Gespeicherte Datensätze

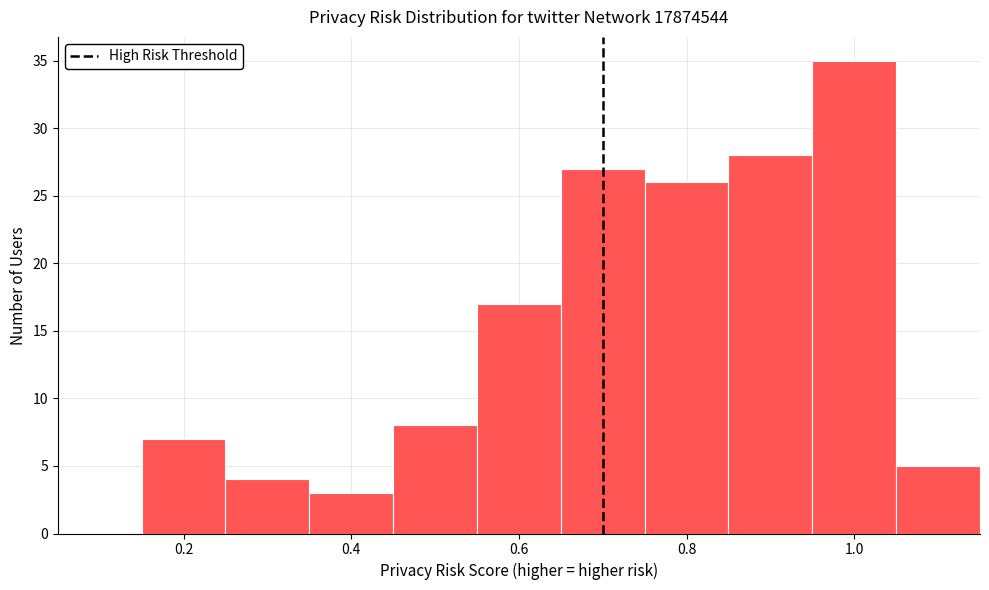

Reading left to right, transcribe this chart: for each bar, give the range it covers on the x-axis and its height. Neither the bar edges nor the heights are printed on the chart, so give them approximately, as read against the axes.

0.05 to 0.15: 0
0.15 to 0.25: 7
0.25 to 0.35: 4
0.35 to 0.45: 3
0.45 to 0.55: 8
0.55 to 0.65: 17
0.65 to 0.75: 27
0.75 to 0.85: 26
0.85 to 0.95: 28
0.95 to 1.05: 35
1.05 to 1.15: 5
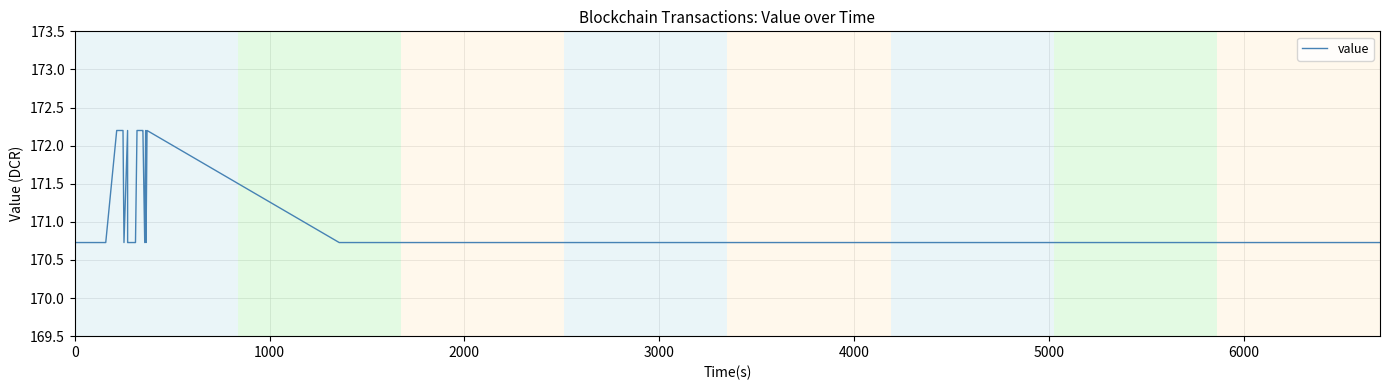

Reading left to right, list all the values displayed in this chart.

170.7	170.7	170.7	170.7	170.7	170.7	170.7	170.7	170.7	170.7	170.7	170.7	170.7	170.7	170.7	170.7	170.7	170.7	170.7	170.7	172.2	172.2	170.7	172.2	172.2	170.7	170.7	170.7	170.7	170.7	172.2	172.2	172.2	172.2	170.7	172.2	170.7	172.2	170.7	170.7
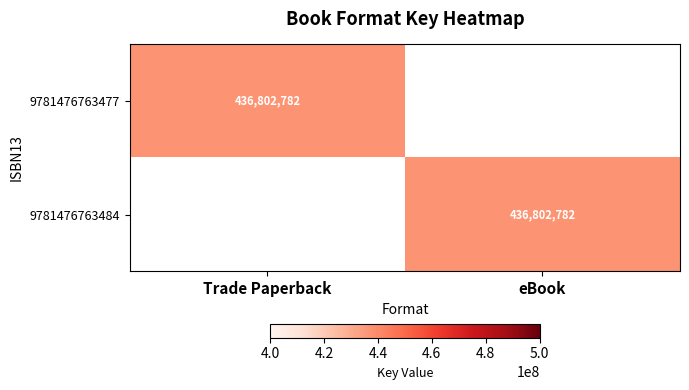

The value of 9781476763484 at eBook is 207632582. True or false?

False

## Aufgabenstellung
Bearbeiten Sie den Abschnitt, der mit dem Anfang der Datensätze beginnt und mit der Zeile endet, die „Reading left to right, list“ enthält, indem Sie „approximately“ durch „roughly“ ersetzen. Geben Sie diesen Abschnitt sonst unverändert und ohne die Bilder wieder.

## Lösung
Reading left to right, transcribe this chart: for each bar, give the range it covers on the x-axis and its height. Neither the bar edges nor the heights are printed on the chart, so give them roughly, as read against the axes.

0.05 to 0.15: 0
0.15 to 0.25: 7
0.25 to 0.35: 4
0.35 to 0.45: 3
0.45 to 0.55: 8
0.55 to 0.65: 17
0.65 to 0.75: 27
0.75 to 0.85: 26
0.85 to 0.95: 28
0.95 to 1.05: 35
1.05 to 1.15: 5

Reading left to right, list all the values displayed in this chart.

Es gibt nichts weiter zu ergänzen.